Using the natural deduction system outlined in Volker Halbach's 'The Logic Manual' my strategy has so far been to derive the conclusion from $Pa$ and from $Rb$ as both could be discharged using the premise after eliminating the universal quantifier. My problem is that I cannot derive the conclusion from $Rb$. How would I go about proving this, if my strategy seems to fail?

I am not familiar with that text, but the basic principle is to use reduction to absurdity.
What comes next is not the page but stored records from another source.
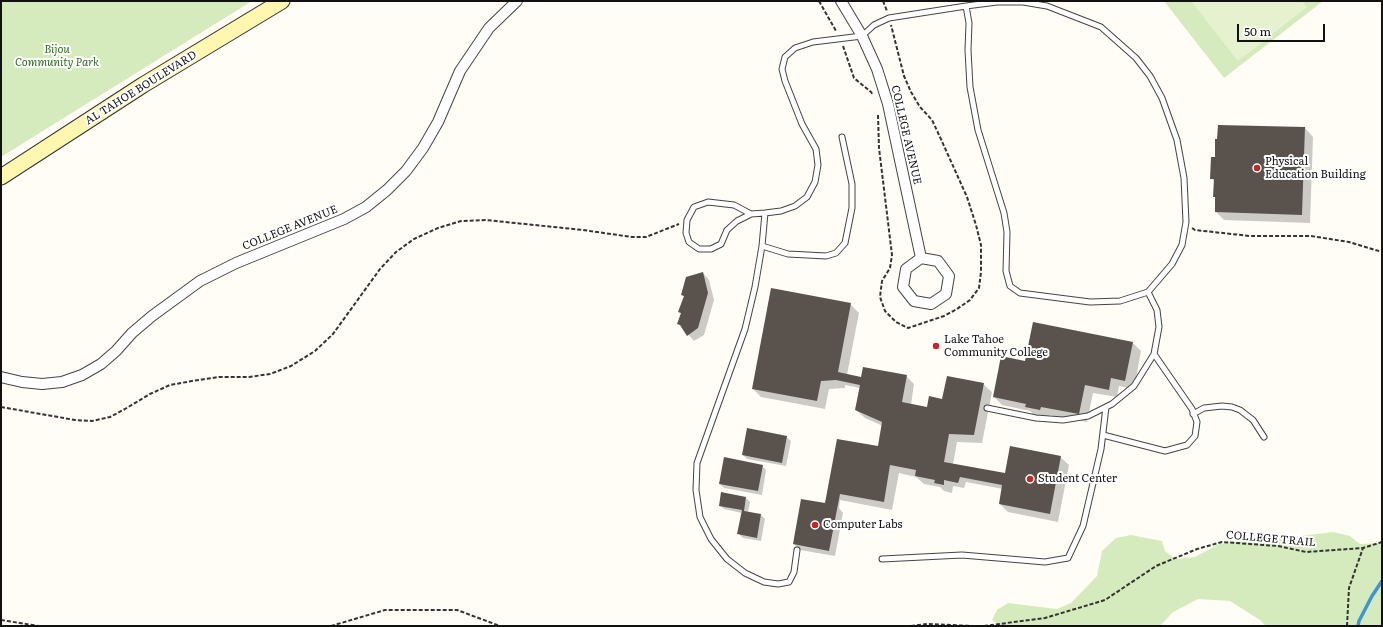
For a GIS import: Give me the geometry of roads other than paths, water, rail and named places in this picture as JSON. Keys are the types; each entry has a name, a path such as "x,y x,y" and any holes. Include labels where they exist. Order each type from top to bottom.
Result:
{"main road":[{"name":"AL TAHOE BOULEVARD","path":"1,177 143,85 282,1"}],"street":[{"name":"COLLEGE AVENUE","path":"1,377 22,382 42,384 62,382 82,375 101,364 116,351 132,333 152,316 200,281 236,263 344,220 366,206 387,190 406,171 423,148 438,122 460,71 489,28 517,1"},
{"name":"COLLEGE AVENUE","path":"841,1 862,36 877,69 888,104 921,258"},
{"path":"921,258 938,261 949,276 946,294 931,304 914,302 903,287 906,269 921,258"}],"lane":[{"path":"751,214 734,205 708,202 694,207 687,220 686,233 689,242 699,249 711,249 721,244 727,230 737,221 751,214 781,211 795,206 807,197 815,182 818,165 816,150 802,124 785,82 782,69 785,57 795,48 813,42 862,36 874,25 889,18 966,6 997,2 1023,2 1047,6 1102,27 1136,58 1150,76 1162,98 1177,140 1184,178 1186,222 1182,245 1172,264 1148,292 1120,301 1090,302 1020,293 1010,286 1006,271 1007,232 1004,214 978,130 970,87 968,50 969,23 966,6"},
{"path":"762,246 788,254 826,256 836,253 845,243 852,208 852,184 842,137"},
{"path":"765,213 762,246 755,287 745,329 697,463 696,490 700,517 711,539 727,559 746,573 764,582 778,584 789,582 794,572 797,550"},
{"path":"987,408 1036,418 1063,420 1088,416 1112,404 1134,386 1154,354 1159,327 1157,310 1148,292"},
{"path":"1103,435 1165,451 1178,449 1187,445 1194,436 1197,422 1154,354"},
{"path":"1193,414 1204,408 1222,406 1232,407 1240,410 1253,420 1264,437"},
{"path":"882,559 962,555 1045,562 1068,558 1083,526 1101,449 1106,407"}],"waterway":[{"path":"1358,626 1359,621 1372,596 1382,581"}],"place":[{"name":"Physical Education Building","path":"1257,168"},
{"name":"Lake Tahoe Community College","path":"936,346"},
{"name":"Student Center","path":"1030,479"},
{"name":"Computer Labs","path":"815,525"}],"park label":[{"name":"Bijou Community Park","path":"57,56"}]}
$\def\fitch#1#2{~~\begin{array}{|l}#1\\\hline#2\end{array}}\boxed{\boxed{\fitch{~1.~\forall x~(Pa\vee Rx)\hspace{10ex}\textsf{Premise}}{\fitch{~~2.~\neg(Pa\vee \forall x~Rx)\hspace{6ex}\textsf{Assume}}{\fitch{~~3.~\boxed {\color{blue}b}\hspace{16ex}\textsf{Assume}}{~~4.~Pa\vee R\color{blue}b\hspace{10ex}\textsf{Universal Elimination (1)}\\\fitch{~~5.~Pa\hspace{14ex}\textsf{Assume}}{~~6.~Pa\vee\forall x~Rx\hspace{5ex}\textsf{Disjunction Introduction (5)}\\~~7.~\bot\hspace{15ex}\textsf{Negation Elimination (6,2)}\\~~8.~R\color{blue}b\hspace{13.5ex}\textsf{Explosion (7); }\textit{ex falso quodlibet}}\\\fitch{~~9.~R\color{blue}b\hspace{14ex}\textsf{Assume}}{}\\10.~R\color{blue}b\hspace{16ex}\textsf{Disjunction Elimination (4,5-8,9-9)}}\\11.~\forall x~Rx\hspace{15ex}\textsf{Universal Introduction (3-10)}\\12.~Pa\vee\forall x~Rx\hspace{9.5ex}\textsf{Disjunction Introduction (11)}\\13.~\bot\hspace{19.5ex}\textsf{Negation Elimination (12,2)}}\\14.~\neg\neg(Pa\vee\forall x~Rx)\hspace{7ex}\textsf{Negation Introduction (2-13)}\\15.~Pa\vee\forall x~Rx\hspace{12ex}\textsf{Double Negation Elimination (14)}}}}$

Answer 3

Using the system outlined in Volker Halbach's book, perhaps a possible proof of $\forall x(Pa \lor Rx) \vdash Pa \lor \forall xRx$ could be, I think:

$ \def\ae\qquad\mathbf{\forall Elim} \def\ai\qquad\mathbf{\forall Intro} \def\be\qquad\mathbf{\leftrightarrow Elim} \def\bi\qquad\mathbf{\leftrightarrow Intro} \def\oe\qquad\mathbf{\lor Elim} \def\oi\qquad\mathbf{\lor Intro} \def\ne\qquad\mathbf{\neg Elim} \def\ni\qquad\mathbf{\neg Intro} $

$ \begin{equation} \dfrac{ \dfrac{ \dfrac{ \dfrac{ \dfrac{\forall x(Pa \lor Rx)}{Pa \lor Rb}\ae \dfrac{\dfrac{[Pa]}{Pa \lor \forall xRx}\quad [\lnot(Pa \lor \forall xRx)]}{Rb }\ne \quad [Rb] }{ Rb }\oe }{ \forall xRx }\ai }{ Pa \lor \forall xRx }\oi \quad [\lnot(Pa \lor \forall xRx)] }{ Pa \lor \forall xRx }\ne \end{equation} $